Evolution model for super-Earths

We modelled the structural, thermal and magnetic evolution of super-Earths with masses in the range M_P = 1–10 M_⊕, where M_⊕ = 5.972 × 10²⁴ kg is the mass of the Earth, and with CMFs of {0.2, 0.32, 0.68}, corresponding to the CMF values of Mars, Earth and Mercury, respectively. We used the model in Lherm et al.²⁵.

First, we defined a reference internal structure model over a wide range of CMB temperatures T_CMB, with a solid MgSiO₃ mantle and an Fe core⁶². We estimated the possible formation of an iron-enriched BMO using the intersection between an adiabatic temperature profile based on a recent equation of state^63,64,65 and melting curves^65,66. We redefined the temperature profile of the solid mantle using a thermal boundary layer model⁶⁷, where the reference viscosity was parameterized as \({M}_\mathrm{P}^{-2(\theta -4\psi )/3(4+\theta )}\), with θ = 30 and ψ = 0 (ref. ⁶⁸).
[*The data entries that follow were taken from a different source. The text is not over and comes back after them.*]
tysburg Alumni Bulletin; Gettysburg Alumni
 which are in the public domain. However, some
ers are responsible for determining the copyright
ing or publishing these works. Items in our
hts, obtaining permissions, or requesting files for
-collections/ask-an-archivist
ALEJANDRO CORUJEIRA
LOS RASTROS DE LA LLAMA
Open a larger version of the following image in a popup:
Next, we obtained the thermal evolution of the planet by computing the evolution of the temperature at the CMB with coupled energy budgets of the core, BMO and solid mantle (for example, refs. ^{69,70,20,71,72}):

$$\frac{{\rm{d}}{T}_\mathrm{CMB}}{{\rm{d}}t}=\frac{{Q}_\mathrm{P}-{Q}_\mathrm{R,m}-{Q}_\mathrm{R,b}-{Q}_\mathrm{R,c}}{{\tilde{Q}}_{S,m}+{\tilde{Q}}_\mathrm{S,b}+{\tilde{Q}}_\mathrm{S,c}+{\tilde{Q}}_\mathrm{G,b}+{\tilde{Q}}_\mathrm{G,c}+{\tilde{Q}}_\mathrm{L,b}+{\tilde{Q}}_\mathrm{L,c}},$$

(16)

where heat flow at the surface (Q_P) and the radiogenic heating terms (Q_R,x) in the mantle (x = m), the BMO (x = b) and the core (x = c) can be written explicitly. The secular cooling (Q_S,x), gravitational energy (Q_G,x), and latent heat (Q_L,x) terms are expressed as functions \({\tilde{Q}}_{X}(r)\) that depend on only r.
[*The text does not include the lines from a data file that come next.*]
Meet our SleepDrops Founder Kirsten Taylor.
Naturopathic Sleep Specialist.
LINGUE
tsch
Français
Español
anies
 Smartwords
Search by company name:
Finally, we determined the magnetic evolution of the planet. In an adiabatic and well-mixed layer involving a rapidly rotating, convective and electrically conductive fluid, dynamo operation requires that (1) convection supplies enough power to balance ohmic dissipation^73,74 and that (2) magnetic induction is larger than magnetic diffusion²⁶. The convective power required to sustain a dynamo is determined using entropy budgets (for example, refs. ^69,70,71,72) and must at least satisfy the condition of a positive entropy of dissipation. In addition, the magnetic Reynolds number must exceed a critical value, here 40 (ref. ²⁶), for induction to overcome diffusion (for example, refs. ^24,37). If these criteria are met and a dynamo is active in the BMO or the core, we can estimate the resulting internal magnetic field intensities B with magnetic scaling laws^26,53. We then obtain the magnetic field at the surface B_S with

$${B}_\mathrm{S}=\frac{1}{7}{\left(\frac{{R}_\mathrm{D}}{{R}_\mathrm{P}}\right)}^{3}B,$$

(17)

where R_P is the radius of the planet and R_D is the upper radius of the dynamo region, that is the top of the BMO or the CMB. We used equation (2) as the electrical conductivity of BMO, assuming that the difference in the electrical conductivities of (Mg,Fe)O and (Mg,Fe)₂SiO₄ is small. The interior thermal profile and the effect of radiogenic heating are discussed in Supplementary Sections 4 and 5.